Au cœur du monde infini des accessoires de mode, l’humble petite bourse qui n’avait au départ que le but utilitaire d’abriter un chapelet ou nos petites économies, est devenue en quelques décennies frénétiques, l’obsession des femmes de toutes générations, leur « soft power » un peu comme une démonstration de pouvoir.
La demande mondiale pour les sacs-à-main augmente tous les jours - bien plus vite que tous les autres produits de luxe. Chaque année, dix millions de nouveaux consommateurs supplémentaires s’aventurent sur le marché du haut de gamme, grâce aux produits d’appel que sont les sacs.
D’où vient cette singularité absolue du sac-à-main ? Pourquoi cette historique montée en puissance et cette fascination culturelle si durable ?
A qui et à quoi lui attribuer sa séduction planétaire ?
Emblème du luxe français, le sac se balance précieusement à nos bras -quotidiennement et partout - avec éclat… voire avec majesté ! J’en veux pour royal témoin l’intemporel Launer d’Elisabeth II qui lui voue une fidélité presque fétichiste. Depuis plus de 70 ans de règne, il est le détail immuable qui ponctue tous ses looks. Au diable le dérèglement climatique, sous une écrasante canicule ou dans le blizzard il est toujours là, accroché à sa Reine. Minimaliste, vernis lisse, oscillant entre le beige et le noir, il complète et réhausse discrètement ses tenues monochromes, ses chapeaux fleuris et ses collants chair. Tout comme sa propriétaire, il recèle de secrets et mystères. Il contiendrait (aux dires toujours très crédibles de ses paparazzis) un rouge à lèvres, un miroir de poche, un mouchoir brodé à ses initiales, des lunettes, une grille de mots croisés (au cas où elle s’ennuierait !!!), des bonbons à la menthe en cas de petit creux ... rien de shocking … mis à part un petit canif en souvenir de son époque scout !!!
Comme moi, et comme vous, ce que la Reine Elisabeth transporte bien calfeutré hors de la vue et du jugement des autres, n’est pas nécessairement fonctionnel mais précieux, reflet de ses choix de vie, de son monde intime. Loin des apparences et des convenances, ses essentiels à elle, ne sont certainement pas les vôtres ni les miens ; mais comme nous, je suis sûre qu’elle pourrait dire que « toute sa vie est dedans » .

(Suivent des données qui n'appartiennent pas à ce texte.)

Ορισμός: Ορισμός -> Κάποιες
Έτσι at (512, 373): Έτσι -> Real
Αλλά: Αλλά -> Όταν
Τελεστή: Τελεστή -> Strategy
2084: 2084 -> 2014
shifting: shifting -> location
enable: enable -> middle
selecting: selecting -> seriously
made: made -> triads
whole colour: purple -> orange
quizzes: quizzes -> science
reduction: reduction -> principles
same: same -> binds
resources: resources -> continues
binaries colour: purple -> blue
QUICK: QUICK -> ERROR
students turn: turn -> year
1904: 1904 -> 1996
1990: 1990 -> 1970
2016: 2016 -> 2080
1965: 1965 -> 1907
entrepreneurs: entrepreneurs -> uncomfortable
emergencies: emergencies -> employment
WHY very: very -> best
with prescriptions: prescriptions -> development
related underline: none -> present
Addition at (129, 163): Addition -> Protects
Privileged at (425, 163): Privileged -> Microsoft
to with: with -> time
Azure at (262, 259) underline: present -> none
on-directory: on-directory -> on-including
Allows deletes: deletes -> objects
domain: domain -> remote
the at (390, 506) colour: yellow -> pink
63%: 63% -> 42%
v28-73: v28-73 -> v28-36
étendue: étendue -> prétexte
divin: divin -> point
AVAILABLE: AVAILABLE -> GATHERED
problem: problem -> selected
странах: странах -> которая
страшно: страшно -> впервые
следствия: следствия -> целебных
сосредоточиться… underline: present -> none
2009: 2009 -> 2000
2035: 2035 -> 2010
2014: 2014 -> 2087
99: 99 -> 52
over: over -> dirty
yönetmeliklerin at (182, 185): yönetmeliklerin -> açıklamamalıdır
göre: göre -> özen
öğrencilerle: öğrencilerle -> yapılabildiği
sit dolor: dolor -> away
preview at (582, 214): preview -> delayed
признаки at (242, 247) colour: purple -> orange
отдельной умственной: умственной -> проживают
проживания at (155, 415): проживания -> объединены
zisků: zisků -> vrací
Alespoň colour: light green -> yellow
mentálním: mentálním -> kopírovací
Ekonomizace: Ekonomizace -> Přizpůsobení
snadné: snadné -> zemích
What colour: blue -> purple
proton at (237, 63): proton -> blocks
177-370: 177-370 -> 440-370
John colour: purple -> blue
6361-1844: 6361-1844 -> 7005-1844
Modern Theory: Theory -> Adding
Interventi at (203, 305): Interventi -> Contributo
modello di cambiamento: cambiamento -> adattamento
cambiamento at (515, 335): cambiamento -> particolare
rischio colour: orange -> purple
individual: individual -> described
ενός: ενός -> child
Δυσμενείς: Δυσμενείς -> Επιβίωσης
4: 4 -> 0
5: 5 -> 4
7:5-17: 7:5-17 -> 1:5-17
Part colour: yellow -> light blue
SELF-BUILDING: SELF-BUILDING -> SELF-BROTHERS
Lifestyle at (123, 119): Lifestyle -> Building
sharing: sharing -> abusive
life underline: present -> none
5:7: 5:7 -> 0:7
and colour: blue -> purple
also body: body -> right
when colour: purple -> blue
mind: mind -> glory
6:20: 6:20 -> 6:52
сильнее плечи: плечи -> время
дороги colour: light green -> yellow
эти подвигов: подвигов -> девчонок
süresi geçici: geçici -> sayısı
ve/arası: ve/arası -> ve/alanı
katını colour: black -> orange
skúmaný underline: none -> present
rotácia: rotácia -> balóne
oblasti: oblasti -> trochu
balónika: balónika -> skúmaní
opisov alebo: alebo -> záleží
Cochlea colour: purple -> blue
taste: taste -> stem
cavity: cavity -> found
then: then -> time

Le mien, c’est un mix qui échappe à toute rationalité ! Entre foirfouille futile et bazar utile, il camoufle une poétique cacophonie entre la boite à outils et le coffre aux trésors ! Comme la plupart d’entre nous, je ne pars pas sans une trousse de maquillage, une photo de Fred, des clés, un téléphone, une carte de crédit, des « au cas où » type lingettes, chocolats, pompe à vélo, un millier de stylos … et puis, dans des couches sédimentaires plus profondes un petit coquillage porte-bonheur, d’autres chocolats, une pharmacie complète, les miettes du gouter de ma fille, des papiers griffonnés…
Comme vous, je râle quand je dois le fouiller de fond en combles devant la porte d’entrée un peu comme Médor quand il déterre un vieil os, parce que mes clés sont enfouies au fond du capharnaüm. Et comme vous, je me dis dans ses moments-là que Sa Majesté, elle, n’aura jamais à chercher ses clés, ni à déballer ses tampons à la caisse de Tesco en voulant présenter sa Club Card !
Véritable reflet de soi donc, votre sac est le témoin de vos désirs et de vos angoisses. Bien plus qu’un simple accessoire de mode, il est l’écrin de votre identité. C’est beaucoup de poids, mais aussi beaucoup d’amour sur nos épaules. On le voit bien, dès qu’une femme devient mère, son sac s’alourdit !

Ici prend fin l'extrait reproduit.